As part of the reorganization, the village board approved a restructuring agreement that provided $3 million for facility improvements and the $3.7 million TIF support for site infrastructure improvements.
Though the village of about 44,000 west of Chicago also continued to contribute revenue from a special 1% so-called Places for Eating Tax and a tax rebate it’s no longer obligated to repay the bonds. The restructuring contained various legal releases for the village, significantly reducing its legal liability.
The reorganization received overwhelming to unanimous approval in a balloting process. Major bondholders included Nuveen Asset Management, Oppenheimer Rochester High Yield Municipal Fund, and ACA Financial Guaranty, insurer on a portion of the bonds and a holder and controlling party based on the original bond indenture.
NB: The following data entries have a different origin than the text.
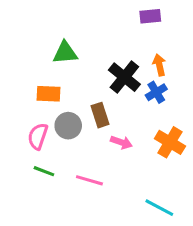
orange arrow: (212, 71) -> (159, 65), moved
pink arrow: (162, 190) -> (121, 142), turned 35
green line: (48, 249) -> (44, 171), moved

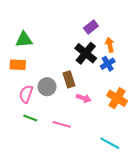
purple rectangle: (150, 16) -> (91, 27), moved, turned -32
green triangle: (65, 53) -> (24, 40), moved
orange rectangle: (48, 94) -> (18, 65), moved

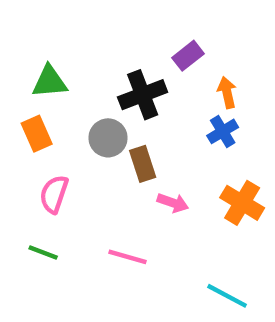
black cross: (86, 53) -> (143, 95), moved, turned 30
orange rectangle: (18, 65) -> (37, 134), turned 63
gray circle: (47, 87) -> (108, 138), moved
green line: (30, 118) -> (43, 253), moved

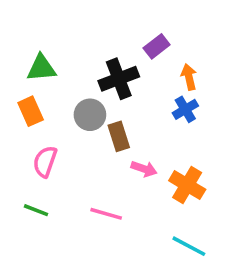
orange cross: (242, 203) -> (187, 185), moved

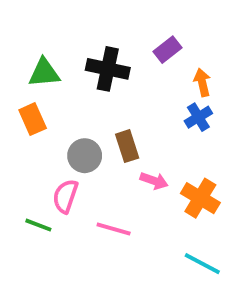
black cross: (119, 79) -> (108, 69), moved, turned 33
gray circle: (90, 115) -> (85, 156), moved
pink semicircle: (45, 162) -> (65, 196), moved

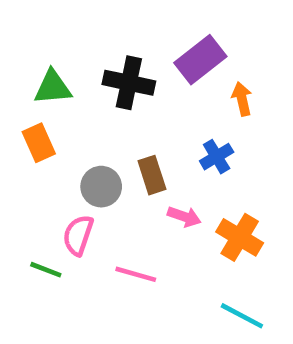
purple rectangle: (168, 50) -> (200, 60), size x1.5
blue cross: (198, 117) -> (217, 157), moved

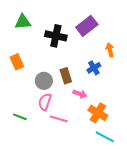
green triangle: (53, 87) -> (23, 22), moved
orange arrow: (242, 99) -> (110, 50), moved
pink semicircle: (78, 235) -> (45, 102), moved
orange cross: (240, 237) -> (98, 113), moved

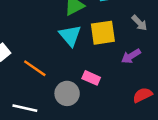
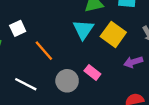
yellow square: (103, 33) -> (113, 34), turned 30

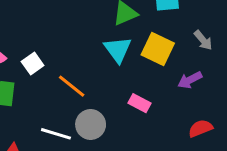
gray circle: (67, 81) -> (91, 124), moved

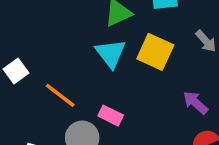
purple arrow: (190, 80) -> (196, 103), moved, turned 70
pink rectangle: (140, 103) -> (111, 116), moved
The $142 million bond exchange resulted in recovery rates between 77% and 86% on three most senior series while a subordinated $29 million series took a near total loss. The debt was pushed out to a 50-year repayment term.
The board that endorsed the hotel project believed demand existed, that it would spur economic development, and that it was worth the risk to the village. The facility has a 500-room hotel, two restaurants, 39,000 square feet of meeting and convention space, a 25-meter indoor swimming pool and fitness center, and a 675-car, four-story parking deck.